Introduction/Background In this prospective study, we report our experience in fertility-sparing surgery (FSS) for patients with early-stage cervical cancer (eCC) comparing the oncological outcomes with those who underwent radical surgery.

Methodology Consecutive patients who underwent FSS were prospectively enrolled. The patients carried out large cervical conization and nodal evaluation. Patients treated with radical hysterectomy and nodal evaluation were also enrolled. The oncological outcomes of the two groups were assessed with a propensity score analyses with inverse probability treatment weighting (IPTW).

Results Overall 126 were enrolled in the study, after IPTW matching, 33 patients in the FSS case group and 55 patients in the RH control group were analyzed.
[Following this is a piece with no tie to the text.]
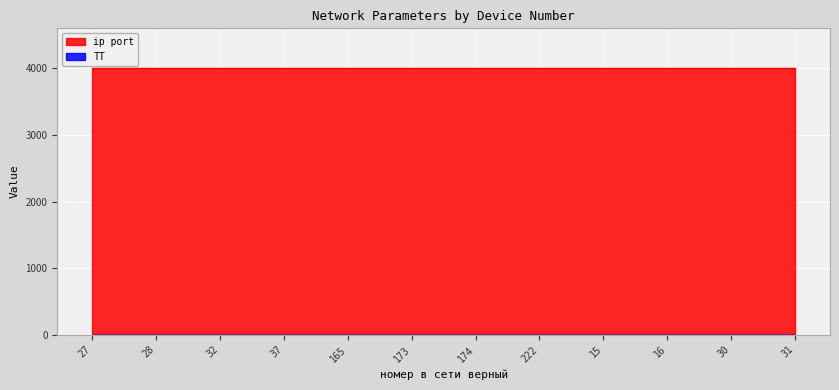

What is the greatest value displayed?

4002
Sentinel node mapping was carried out in 23 (42,6%) patients. 10 patients abandoned FSS route because of nodal involvement, margin positive or because patients requested definitive treatment. Among the patients who underwent FSS, 4 (7,4%) patients relapsed in the cervix and underwent radical surgery. The patients who attempted to conceive were 59,2%. Preoperative covariates selected to define the probability of having either FSS or RH were well balanced using IPTW. Pathological features were similar between the groups including grading, histotype, FIGO stage, and LVSI. After a median follow-up of 38,8 months there were no statistically significant differences in PFS and OS between the two groups before and after IPTW adjustment.

Conclusion FSS based on large conization and laparoscopic lymph-node evaluation, following strict inclusion criteria, may be considered safe for eCC patients. Recent studies that suggest a less radical surgery, improving the quality of life without compromising oncological safety, are in line with our findings.

Disclosures ES has received honoraria from Ibsa and Gedeon Richter. He also handles grants of research from Ferring and Ibsa (not for the present study).

All other authors have no conflict of interest or funding to declare.